Così Corneli decide di pubblicare le sue memorie in proprio, come dei samizdat italiani. «Escono quattro opuscoletti — precisa Braccini — nel biennio 1974-75. Poi finalmente, grazie a Terracini, si trova un editore: è La Pietra, il cui direttore Enzo Nizza, benché comunista, dà spazio alla memorialistica scomoda proveniente dall'interno del Pci. Ma si procede con cautela. Nella proposta di accordo datata 5 febbraio 1976, la casa editrice si riserva "aggiustamenti di stile e di esposizione", pur concedendo a Corneli una revisione del testo».

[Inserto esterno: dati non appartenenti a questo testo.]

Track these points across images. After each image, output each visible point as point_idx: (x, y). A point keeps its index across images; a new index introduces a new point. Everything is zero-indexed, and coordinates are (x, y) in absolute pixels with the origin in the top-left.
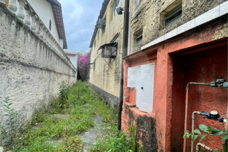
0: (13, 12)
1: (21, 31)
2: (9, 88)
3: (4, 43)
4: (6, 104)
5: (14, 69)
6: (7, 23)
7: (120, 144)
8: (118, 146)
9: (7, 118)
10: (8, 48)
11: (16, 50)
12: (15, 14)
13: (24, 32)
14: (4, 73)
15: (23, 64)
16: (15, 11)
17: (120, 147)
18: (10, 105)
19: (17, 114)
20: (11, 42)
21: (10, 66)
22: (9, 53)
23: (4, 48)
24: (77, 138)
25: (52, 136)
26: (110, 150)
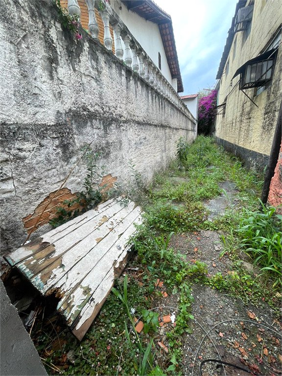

Il risultato è la prima edizione del volume Il redivivo tiburtino, uscita nel febbraio 1977, che è un resoconto impressionante sul Gulag, ma non riflette in pieno il pensiero di Corneli: «Era insoddisfatto — ricorda Braccini — tanto che a un certo punto minacciò di ritirare la firma. E non ebbe una lira per la traduzione francese del libro, che uscì da Fayard nel 1979». Fra l'altro l'edizione La Pietra presentava Corneli come un comunista irriducibile: «In realtà — precisa Braccini — era rimasto antifascista, ma non limitava la sua critica al solo stalinismo. Ricordo che rifiutò di farsi fotografare con me sotto un ritratto di Trotzkij, che pure non equiparava a Stalin. E una volta mi disse: " La peggiore democrazia è meglio del migliore comunismo"».
Tuttavia il fatto più grave, conclude Braccini, è un altro: «Nel testo uscito presso La Pietra era stata censurata la parte sulle vittime italiane dello stalinismo, specie nei passi riguardanti le responsabilità nella repressione dei capi del Pci. E infatti già nel maggio 1977 Corneli comincia a stampare, sempre a sue spese, una serie di opuscoli sull'emigrazione antifascista in Urss, in cui mette sotto accusa come complici del terrore diversi dirigenti comunisti, compreso Palmiro Togliatti. Continuò così fino alla vigilia della morte, sorvegliato a distanza dall'ambasciata sovietica e dal Pci, ma quasi del tutto ignorato dai mass media. Un'eccezione positiva fu Enzo Biagi, che gli diede la possibilità di intervenire una volta dal teleschermo alla Rai: l'unica breccia importante nel muro dell'indifferenza».